Injury Prevention

 Shin splints, runners knee, IT band tendinitis, plantar fasciitis, Achilles pain; what do these injuries have in common? They are some of the most common running related injuries, and you hear about them all the time!
But what can you do to prevent an injury? Here are some tips to help out:

  • Warm up/cool down and stretch

    • Creating your own warm up and cool down sequence including stretching is vital to preparing your body for a hard workout, and helps it to start recovering after.  Stretching after a workout, while the muscles are warm, enhances flexibility and reduces muscle tension.

  • Recovery

    • Getting an appropriate amount of sleep every night, taking epsom salt baths or ice baths, getting a massage, or soaking your feet, are all great ways to enhance your recovery after long runs or hard workouts.

  • Taking off seasons

    • Taking a  break from training for tough races is very important to your bodies ability to recover. This doesn't mean you have to stop running, just take this time to focus on the basics or run with friends on a less strenuous schedule. 

  • Cross training

    • Switching up your routine by adding in swimming or biking can be a great way of giving your legs and feet a break while boosting your endurance in new ways!

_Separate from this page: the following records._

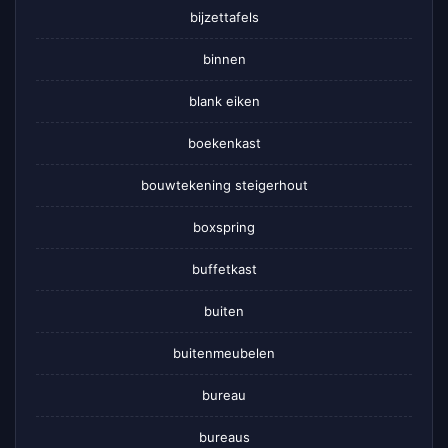
bijzettafels
binnen
blank eiken
boekenkast
bouwtekening steigerhout
boxspring
buffetkast
buiten
buitenmeubelen
bureau
bureaus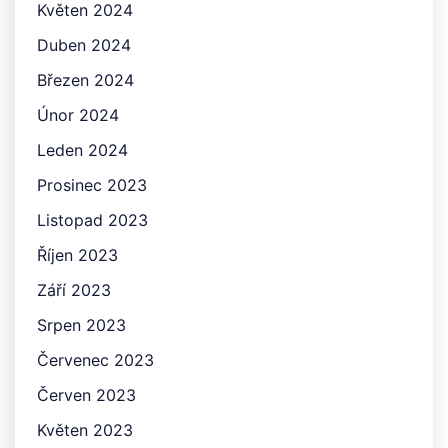
Květen 2024
Duben 2024
Březen 2024
Únor 2024
Leden 2024
Prosinec 2023
Listopad 2023
Říjen 2023
Září 2023
Srpen 2023
Červenec 2023
Červen 2023
Květen 2023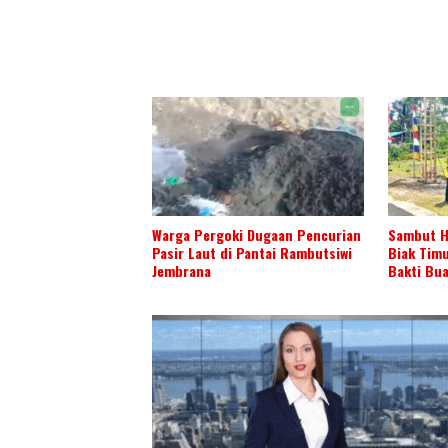
Warga Pergoki Dugaan Pencurian
Sambut H
Pasir Laut di Pantai Rambutsiwi
Biak Tim
Jembrana
Bakti Bu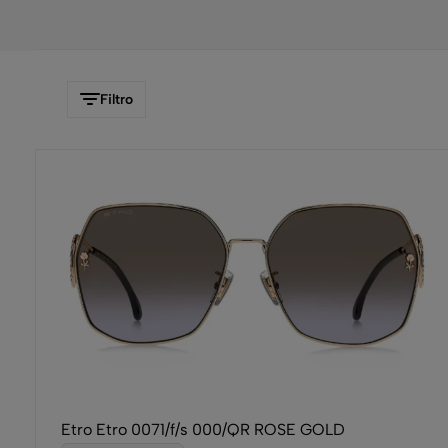
Filtro
Etro Etro 0071/f/s 000/QR ROSE GOLD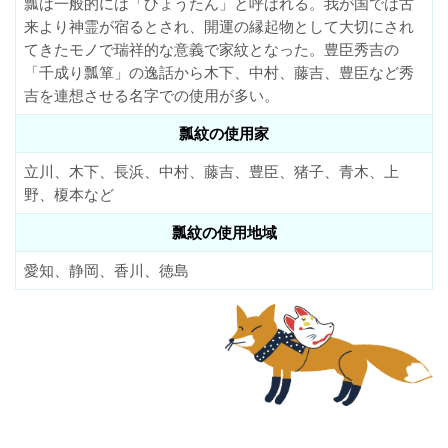
瓢は一般的には「ひょうたん」と呼ばれる。我が国では古
来より神霊が宿るとされ、開運の縁起物として大切にされ
てきたモノで瑞祥的な意義で家紋となった。豊臣秀吉の
「千成り瓢箪」の逸話から木下、中村、藤吉、豊臣など秀
吉を連想させる名字での使用が多い。
瓢紋の使用家
立川、木下、長浜、中村、藤吉、豊臣、猪子、青木、上
野、榎本など
瓢紋の使用地域
愛知、静岡、香川、徳島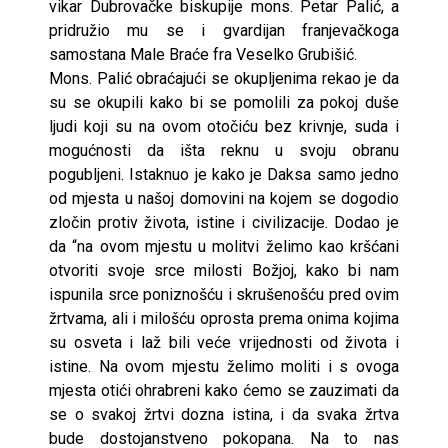
vikar Dubrovačke biskupije mons. Petar Palić, a
pridružio mu se i gvardijan franjevačkoga
samostana Male Braće fra Veselko Grubišić.
Mons. Palić obraćajući se okupljenima rekao je da
su se okupili kako bi se pomolili za pokoj duše
ljudi koji su na ovom otočiću bez krivnje, suda i
mogućnosti da išta reknu u svoju obranu
pogubljeni. Istaknuo je kako je Daksa samo jedno
od mjesta u našoj domovini na kojem se dogodio
zločin protiv života, istine i civilizacije. Dodao je
da “na ovom mjestu u molitvi želimo kao kršćani
otvoriti svoje srce milosti Božjoj, kako bi nam
ispunila srce poniznošću i skrušenošću pred ovim
žrtvama, ali i milošću oprosta prema onima kojima
su osveta i laž bili veće vrijednosti od života i
istine. Na ovom mjestu želimo moliti i s ovoga
mjesta otići ohrabreni kako ćemo se zauzimati da
se o svakoj žrtvi dozna istina, i da svaka žrtva
bude dostojanstveno pokopana. Na to nas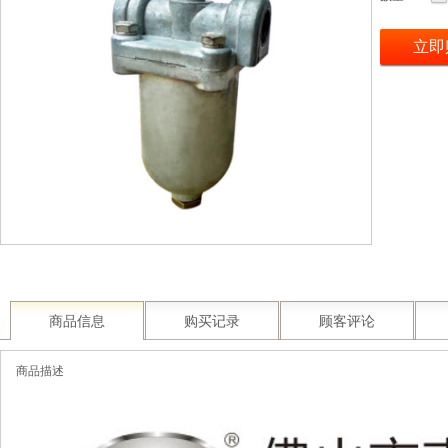
立即
商品信息
购买记录
顾客评论
商品描述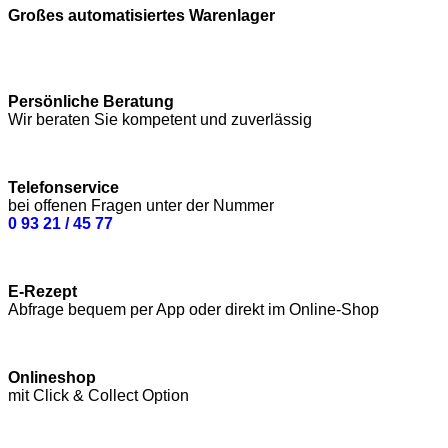
Großes automatisiertes Warenlager
Persönliche Beratung
Wir beraten Sie kompetent und zuverlässig
Telefonservice
bei offenen Fragen unter der Nummer
0 93 21 / 45 77
E-Rezept
Abfrage bequem per App oder direkt im Online-Shop
Onlineshop
mit Click & Collect Option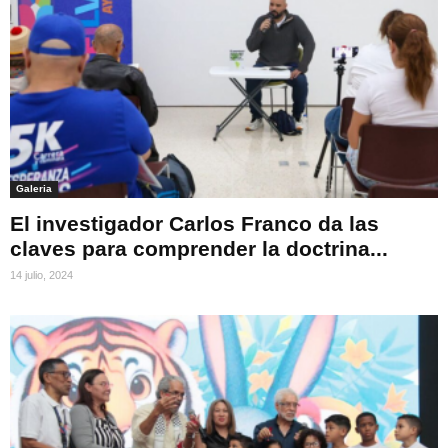
Galeria
El investigador Carlos Franco da las
claves para comprender la doctrina...
14 julio, 2024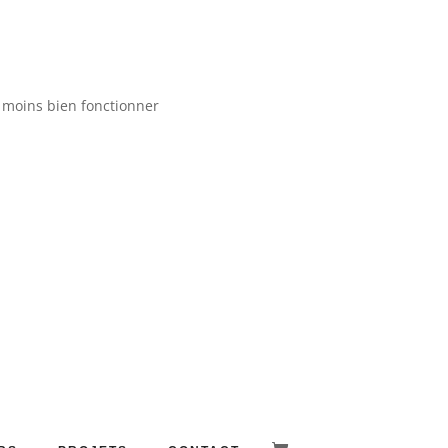
t moins bien fonctionner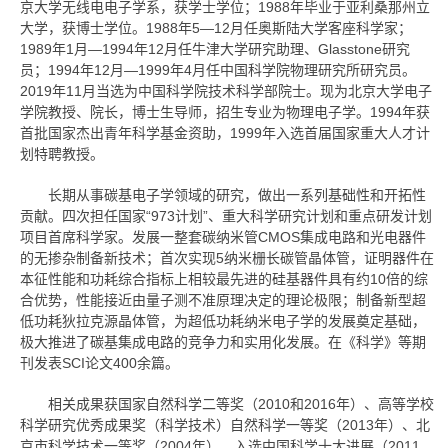
京大学无线电电子学系，获学士学位；1988年毕业于亚利桑那州立
大学，获博士学位。1988年5—12月任奥斯陆大学客座科学家；
1989年1月—1994年12月任牛津大学研究助理、Glasstone研究
员；1994年12月—1999年4月任中国科学院物理研究所研究员。
2019年11月当选为中国科学院技术科学部院士。现为北京大学电子
学院教授、院长，博士生导师，招生专业为物理电子学。1994年获
首批国家杰出青年科学基金资助，1999年入选首届国家重大人才计
划特聘教授。
长期从事碳基电子学领域的研究，做出一系列基础性和开拓性
贡献。四次担任国家“973计划”、重大科学研究计划和重点研发计划
项目首席科学家。发展一整套碳纳米管CMOS集成电路和光电器件
的无掺杂制备新技术；首次实现5纳米栅长碳管晶体管，证明器件在
本征性能和功耗综合指标上相较最先进的硅基器件具有约10倍的综
合优势，性能接近由量子测不准原理决定的理论极限；制备新型超
低功耗狄拉克源晶体管，为超低功耗纳米电子学的发展奠定基础，
极大推进了碳基集成电路的竞争力和实用化发展。在《科学》等期
刊发表SCI论文400余篇。
相关成果获国家自然科学二等奖（2010和2016年）、高等学校
科学研究优秀成果奖（科学技术）自然科学一等奖（2013年）、北
京市科学技术一等奖（2004年），入选中国科学十大进展（2011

Strength training can strengthen your muscles and joints and add mobility to keep you loose.

  • Changing shoes

    • Wearing the right shoes for your foot is an easy way to prevent injury. Most local running stores can do an evaluation and let you know what type of running shoe will suit you best. Wearing the right shoe is important, but also changing shoes out when they wear down can be just as important. Generally shoes need to be changed between 300-500 miles.

Stay safe out there! see you on the road.